Since it is known that 7850 crossfire doesn't do well with older tiles, wouldn't it work out in the sense that a single 7850 could handle all the 2010~ games maxed out. While the Crossfire'd 7850's could handle the AAA titles(BF3 FC3, Crysis)
 
no. 7850 crossfire is not good, crossfire is only good for high end cards, even then it doesnt work well in all games, stuttering, skipped frames, fps drops. For that resolution many people would be looking at 2 x gtx 680's or 7970's to get good fps. a single gtx680 or 7970 with 3gbvram+ would be minimum for that res to get good fps. crossfire 7850's will only leave you disappointed.
 
ill look at the vid when i can, but benchmarks dont show the problems that come with crossfire. All it takes is one game that you really want to run to not support crossfire very well and your down to the power of a single card, experience random FPS drops, microstuttering etc. the average fps may still be high, but it doesnt show the dips and bumps in the fps as you play. a good read is an article here http://techreport.com/review/22890/nvidia-geforce-gtx-690-graphics-card/5 , although not regarding the 7850 but the 7970 crossfire. framer with the 2 cards. latency actually gets worse (more stuttering) with 2 cards than a single card although average fps is high, this is also depending on the game and AMD's support of drivers.
 

I understand it's just right now I'd rather spend 400 on upgrading my system (mobo,psu, 7850) then spending 400 on a 7970 and keeping my low end budget stuff.
 
well if you have 3 monitors you want to run in eyefinity you would be better off leaving the cpu upgrade till later, a 7970 would be much better at powering them. you can sell your 7850 to recover some $$. you shouldnt need to upgrade your motherbard, just the cpu and maybe psu. look ive been there and done that with 2 x 6850's in crossfire, and i was left with a bad taste in my mouth and sold them a month after getting the second one. on paper they were faster than or equal to my current gtx660, but in reality the single gtx660 offers a far smoother playing experience. and from recent reports with the 7850, things with crossfire havnt gotten any better.
 

So what is your suggestion?
 


As a previous owner of a 7850 crossfire setup @1.2 GHZ each, those cards really fly. Together, of course only in games where scaling is good, the 7850 cfx does beat the 7970 GHz.

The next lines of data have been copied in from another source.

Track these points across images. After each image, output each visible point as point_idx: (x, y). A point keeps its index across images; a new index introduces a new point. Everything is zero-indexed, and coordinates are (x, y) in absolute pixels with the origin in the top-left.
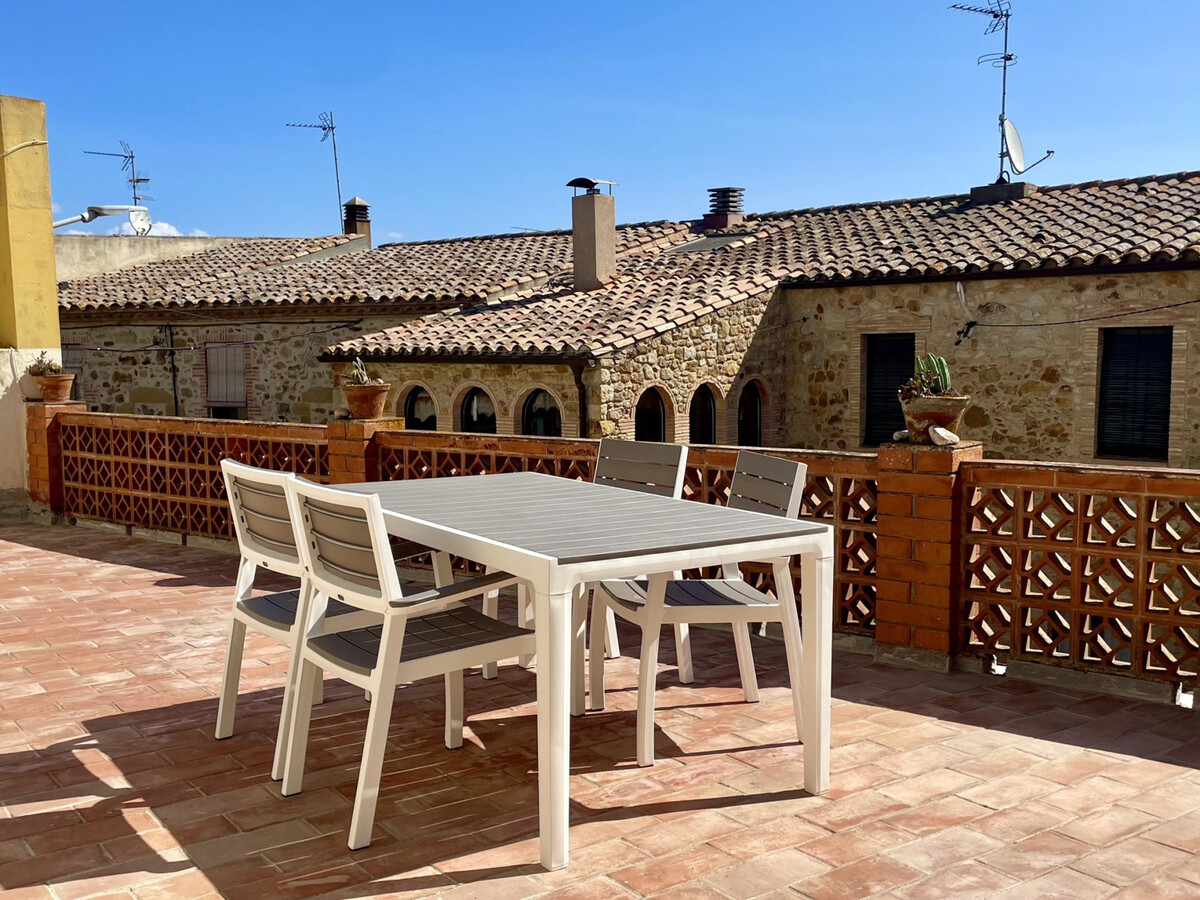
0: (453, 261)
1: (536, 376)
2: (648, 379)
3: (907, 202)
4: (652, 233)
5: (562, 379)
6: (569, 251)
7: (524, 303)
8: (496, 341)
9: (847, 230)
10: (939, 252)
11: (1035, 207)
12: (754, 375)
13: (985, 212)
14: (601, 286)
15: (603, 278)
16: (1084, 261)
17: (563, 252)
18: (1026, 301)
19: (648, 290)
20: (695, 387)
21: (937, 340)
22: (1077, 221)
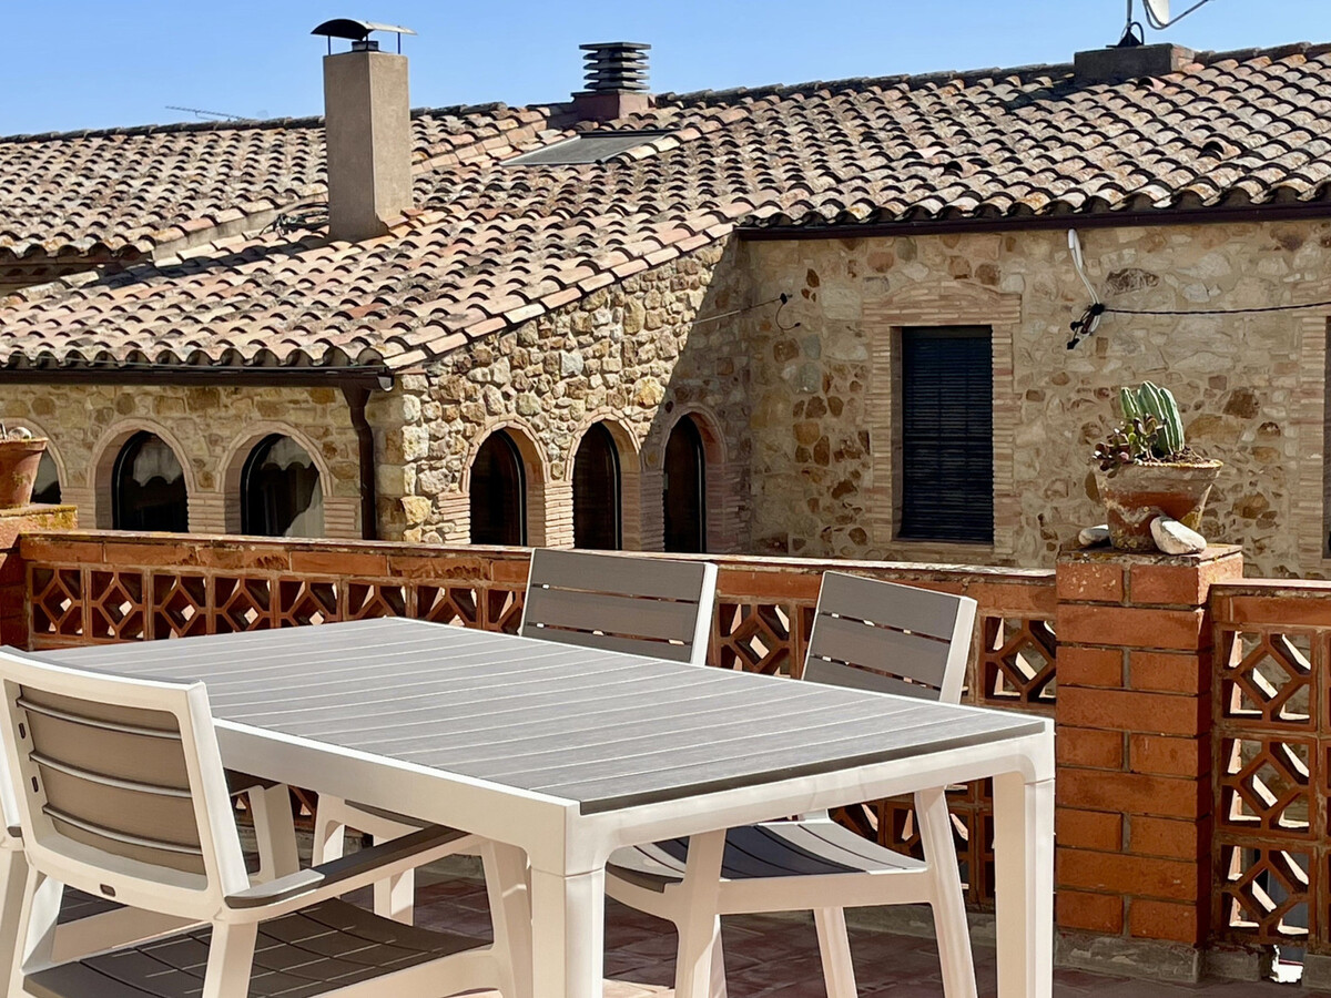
0: (73, 178)
1: (269, 410)
2: (494, 414)
3: (957, 77)
4: (475, 127)
5: (324, 415)
6: (312, 162)
7: (231, 262)
8: (185, 340)
9: (851, 127)
10: (1031, 173)
11: (1195, 90)
12: (692, 405)
13: (1104, 99)
14: (384, 230)
15: (387, 214)
16: (1299, 194)
17: (300, 163)
18: (1195, 266)
19: (481, 238)
20: (583, 428)
21: (1033, 339)
22: (1275, 119)
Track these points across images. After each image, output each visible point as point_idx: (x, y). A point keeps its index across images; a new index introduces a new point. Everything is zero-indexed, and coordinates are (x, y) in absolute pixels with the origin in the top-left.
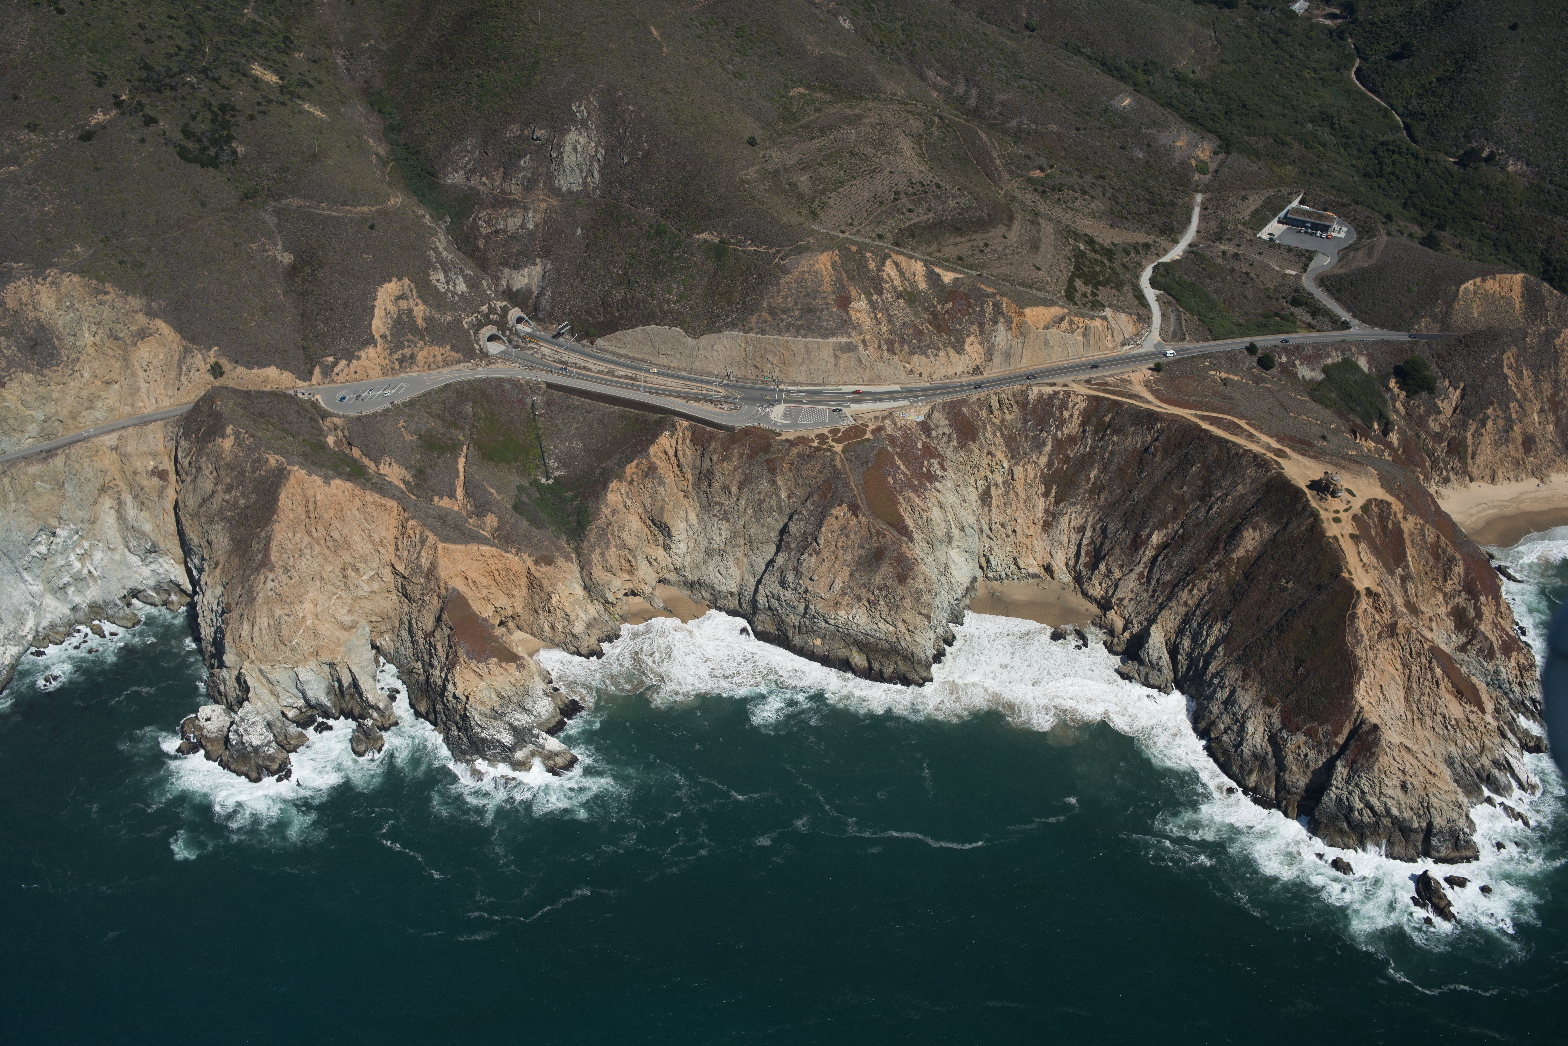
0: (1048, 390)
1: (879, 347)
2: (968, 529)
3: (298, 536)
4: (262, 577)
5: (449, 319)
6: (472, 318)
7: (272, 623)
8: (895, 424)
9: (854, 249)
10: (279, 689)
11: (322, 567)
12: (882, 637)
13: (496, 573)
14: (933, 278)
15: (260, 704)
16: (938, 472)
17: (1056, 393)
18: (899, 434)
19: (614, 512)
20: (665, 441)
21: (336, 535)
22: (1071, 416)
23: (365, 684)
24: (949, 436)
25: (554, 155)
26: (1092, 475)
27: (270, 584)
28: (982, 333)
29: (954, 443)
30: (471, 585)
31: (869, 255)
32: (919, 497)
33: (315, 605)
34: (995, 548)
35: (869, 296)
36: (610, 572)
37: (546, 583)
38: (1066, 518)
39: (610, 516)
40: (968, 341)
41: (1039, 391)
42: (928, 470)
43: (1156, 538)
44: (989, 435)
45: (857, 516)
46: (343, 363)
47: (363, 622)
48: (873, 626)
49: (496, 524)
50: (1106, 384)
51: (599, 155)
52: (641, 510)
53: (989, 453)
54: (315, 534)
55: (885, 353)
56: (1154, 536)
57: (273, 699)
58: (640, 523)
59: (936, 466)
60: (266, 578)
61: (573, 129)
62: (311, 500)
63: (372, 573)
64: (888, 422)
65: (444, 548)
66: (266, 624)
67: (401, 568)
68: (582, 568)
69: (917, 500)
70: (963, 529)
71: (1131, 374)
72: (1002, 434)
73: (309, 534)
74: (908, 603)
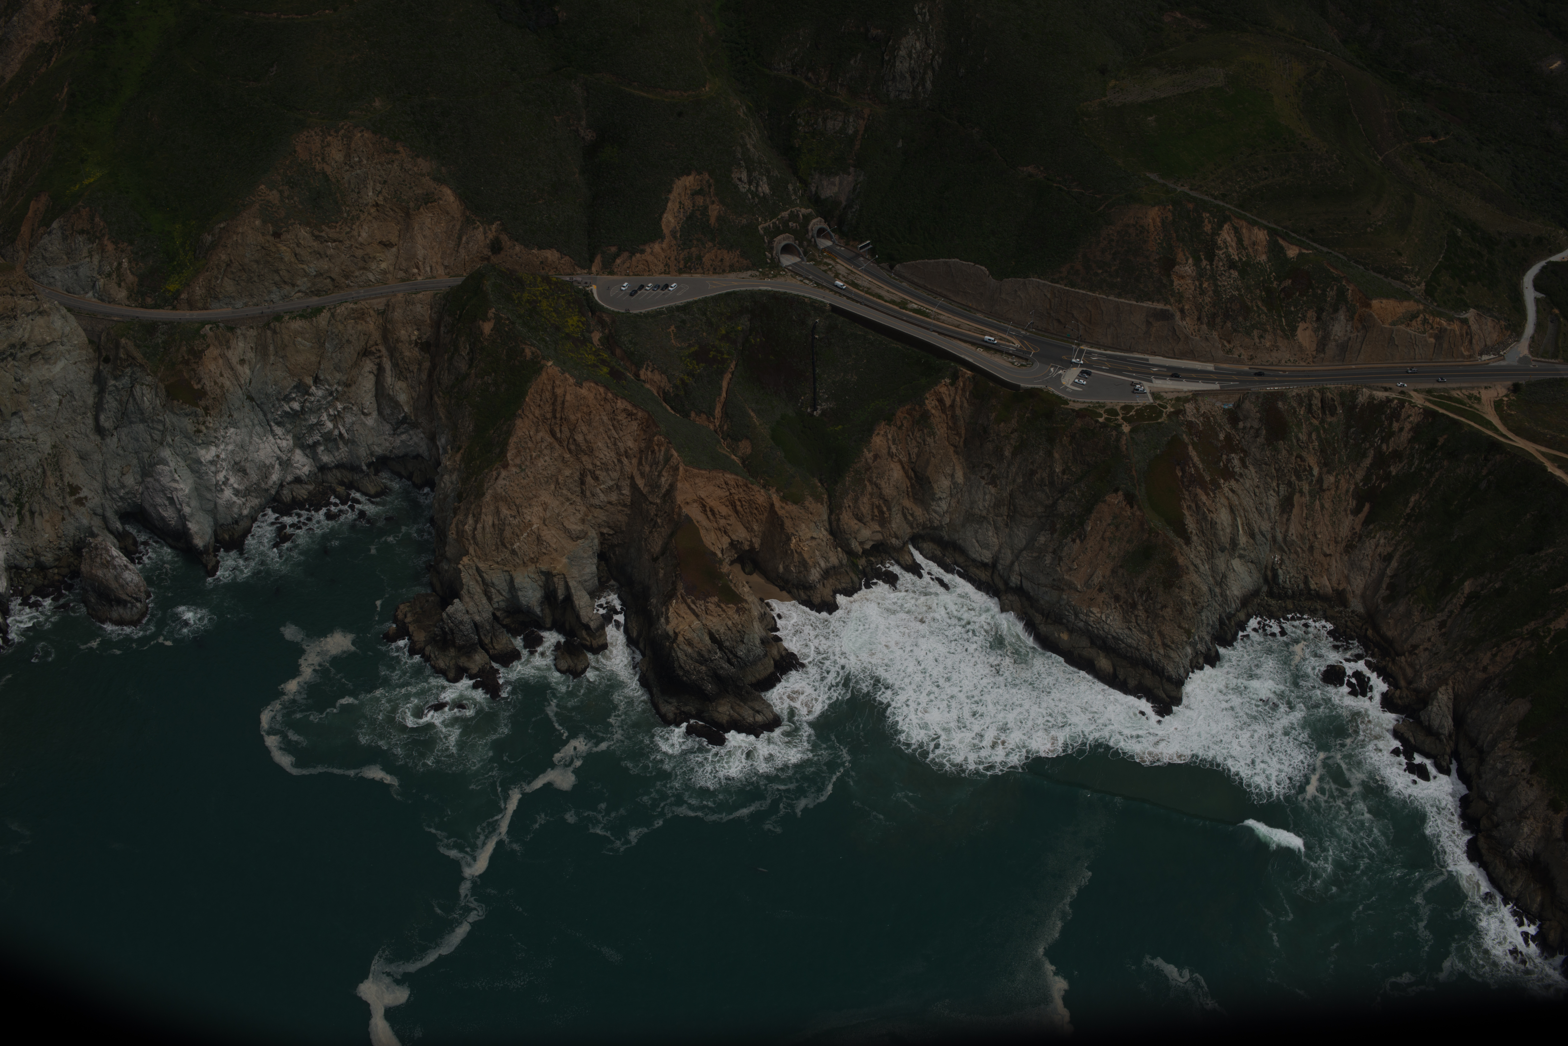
0: (1381, 395)
1: (1199, 319)
2: (1259, 537)
3: (541, 434)
4: (494, 473)
5: (744, 221)
6: (769, 224)
7: (496, 522)
8: (1198, 410)
9: (1191, 206)
10: (493, 590)
11: (560, 471)
12: (1134, 644)
13: (738, 503)
14: (1275, 250)
15: (471, 604)
16: (1237, 470)
17: (1389, 400)
18: (1199, 421)
19: (876, 457)
20: (944, 389)
21: (579, 438)
22: (1401, 429)
23: (581, 599)
24: (1258, 430)
25: (886, 58)
26: (1413, 499)
27: (501, 482)
28: (1318, 319)
29: (1261, 440)
30: (709, 513)
31: (1206, 215)
32: (1207, 494)
33: (545, 510)
34: (1287, 562)
35: (1197, 261)
36: (860, 520)
37: (788, 523)
38: (1373, 542)
39: (870, 461)
40: (1302, 326)
41: (1370, 395)
42: (1226, 466)
43: (1468, 586)
44: (1303, 437)
45: (1132, 507)
46: (626, 255)
47: (593, 533)
48: (1126, 631)
49: (749, 451)
50: (1450, 398)
51: (935, 63)
52: (905, 459)
53: (1299, 456)
54: (559, 435)
55: (1204, 327)
56: (1466, 584)
57: (484, 601)
58: (901, 472)
59: (1236, 462)
60: (499, 475)
61: (911, 32)
62: (559, 400)
63: (611, 483)
64: (1189, 407)
65: (686, 471)
66: (490, 523)
67: (640, 483)
68: (831, 512)
69: (1204, 498)
70: (1252, 535)
71: (1483, 392)
72: (1319, 436)
73: (553, 434)
74: (1168, 612)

However, the reason I got rid of my 7850 crossfire, was the annoying constant monitoring of heat. Although I didn't notice any "microstuttering" in any of my games, the heat and noise was enough for me to sell it and grab a 7950, which I then overclocked pretty decently. Its a little more than a 5% loss in performance, but for me, it was worth it (Too bad my Seasonic PSU is loud as hell, no point getting an Asus DCII card if your PSU sounds like a jet).

I would suggest selling your 7850, and grabbing a 7950 (That extra VRAM will definitely help too).
 
I dont see a problem with 2 7850 in crossfire of course not as good as 7950 but most games now take crossfire into account.

I love crossfire and its there for the exact reason your after.

i run 2 HD 4870 overclocked and loving it.